À Taïwan, la situation est revenue quasiment à la normale avec théâtres, cinémas et boites de nuits ouverts. L’archipel a géré la pandémie avec une quarantaine imposée à l’entrée du pays. En mars, un festival de musique a eu lieu avec 25 000 visiteurs. Les règles étaient strictes : masques, prise de température et collecte des coordonnées pour retracer les cas.
Des concerts-tests en France ?
Pour préparer la reprise, l’une des solutions annoncées par le gouvernement était l’organisation de concerts-tests à Paris et Marseille. Prévus pour la mi-mars, ces expériences n’ont pas encore eu lieu et devraient être repoussées au mois de mai.
Une expérience similaire a eu lieu à Barcelone. Un concert s’est tenu au Palau de San Jordi, avec un public debout sans distance de sécurité. Les participants ont été testés avant et après le concert, ils devaient porter un masque et rester dans une zone définie avec accès à un bar et des toilettes pour éviter les déplacements.
À Paris, le concert devrait se dérouler à l’Accord Arena avec 5000 spectateurs non-vaccinés. L’idée est de rassembler un public debout, sans distanciation, testé 72h avant l’évènement. Des caméras vérifieront le port du masque et les participants seront invités à télécharger l’application TousAntiCOVID pour faciliter le traçage.
Le Ministère de la Culture a annoncé son projet d’organiser des festivals à l’été 2021, dans une limite de 5000 spectateurs, assis. De nombreux festivals ont annulés leur édition à la suite de cette annonce, comme le Beauregard ou le Main Square.
Ces concerts-tests pourraient constituer un espoir pour une possible réouverture des salles. Cependant, leur organisation a déjà été repoussée deux fois, notamment à cause des mesures de confinement annoncées en mars.
Vers un pass sanitaire ?
La question du pass sanitaire a été évoquée par Emmanuel Macron comme une solution pour accélérer la reprise. L’idée serait d’autoriser l’accès à certains lieux comme des musées ou des salles de spectacle aux personnes vaccinées ou à minima testées négatives.

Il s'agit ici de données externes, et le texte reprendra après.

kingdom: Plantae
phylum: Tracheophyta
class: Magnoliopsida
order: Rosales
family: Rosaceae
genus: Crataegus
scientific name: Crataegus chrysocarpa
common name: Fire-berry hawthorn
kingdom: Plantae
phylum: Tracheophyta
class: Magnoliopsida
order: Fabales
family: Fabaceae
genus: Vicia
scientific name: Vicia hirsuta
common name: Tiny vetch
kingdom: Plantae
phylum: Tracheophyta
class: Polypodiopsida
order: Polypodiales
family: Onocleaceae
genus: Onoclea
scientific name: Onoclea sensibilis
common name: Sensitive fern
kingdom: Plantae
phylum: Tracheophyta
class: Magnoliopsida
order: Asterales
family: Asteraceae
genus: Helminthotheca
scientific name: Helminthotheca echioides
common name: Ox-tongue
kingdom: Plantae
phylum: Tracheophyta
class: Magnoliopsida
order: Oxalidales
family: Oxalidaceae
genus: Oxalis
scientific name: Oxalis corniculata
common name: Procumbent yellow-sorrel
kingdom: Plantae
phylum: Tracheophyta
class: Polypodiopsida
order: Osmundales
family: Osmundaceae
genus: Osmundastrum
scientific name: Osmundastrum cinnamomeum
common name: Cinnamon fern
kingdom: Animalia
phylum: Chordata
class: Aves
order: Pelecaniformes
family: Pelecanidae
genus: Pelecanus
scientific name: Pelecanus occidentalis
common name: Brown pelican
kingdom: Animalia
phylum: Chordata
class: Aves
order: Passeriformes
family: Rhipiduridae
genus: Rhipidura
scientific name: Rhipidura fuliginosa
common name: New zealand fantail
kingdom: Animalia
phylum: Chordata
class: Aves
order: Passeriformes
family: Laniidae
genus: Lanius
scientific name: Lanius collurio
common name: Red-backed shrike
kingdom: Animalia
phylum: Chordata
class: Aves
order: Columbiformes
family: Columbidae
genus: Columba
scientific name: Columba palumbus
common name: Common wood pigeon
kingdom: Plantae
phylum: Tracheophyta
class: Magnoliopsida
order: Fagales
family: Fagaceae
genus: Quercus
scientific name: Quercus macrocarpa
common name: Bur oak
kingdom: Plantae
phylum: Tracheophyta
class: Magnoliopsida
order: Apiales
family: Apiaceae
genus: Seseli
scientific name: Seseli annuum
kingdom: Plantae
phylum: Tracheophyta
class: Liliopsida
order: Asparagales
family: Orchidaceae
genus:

Cette question fait débat car elle soulève de nombreuses questions. Quelle forme prendrait ce pass ? Qui y aurait accès ? Quelles serait les sanctions pour non-respect de cette mesure ? Selon un sondage d’Elabe effectué début mars, 52% des Français s’opposent à un « pass sanitaire octroyant l’accès à certains lieux publics selon la situation médicale. »
Lors de l’allocution du 31 mars, Emmanuel Macron évoquait une réouverture des lieux culturels à la mi-mai. Le gouvernement semble miser sur la vaccination de la population plutôt que la mise en place d’un pass sanitaire pour garantir la reprise.
Le porte-parole du gouvernement Gabriel Attal a précisé les pistes de réouverture : des jauges réduites, des prises de rendez-vous, un référent COVID pour garantir le respect des gestes barrières…
En avril, le Sénat a recommandé un redémarrage sur mesure à la fin du confinement. Les musées, cinémas et salles de spectacle pourraient être autorisés à rouvrir de manière progressive selon l’estimation du risque. Il a également affirmé que la jauge maintenue à 5000 personnes ne reposait sur aucun fondement scientifique.
Quel espoir pour la culture en France ?
Le secteur culturel est encore dans l’attente de mesures communiquées clairement par le gouvernement concernant une possible réouverture. Pour le moment, chacun y va de sa propre analyse et il paraît compliqué d’estimer une date précise de reprise.
En attendant, le secteur culturel redouble d’initiatives pour continuer à exister. La chaîne éphémère lancée par France Télévisions sur la TNT, Culture Box, a par exemple été prolongée. Elle permet d’accéder à des retransmissions de concerts, spectacles et festivals.
Face au flou auquel est confronté le monde de la culture, le mieux est encore de continuer à s’adapter en espérant voir arriver de véritables changements dans les prochaines semaines.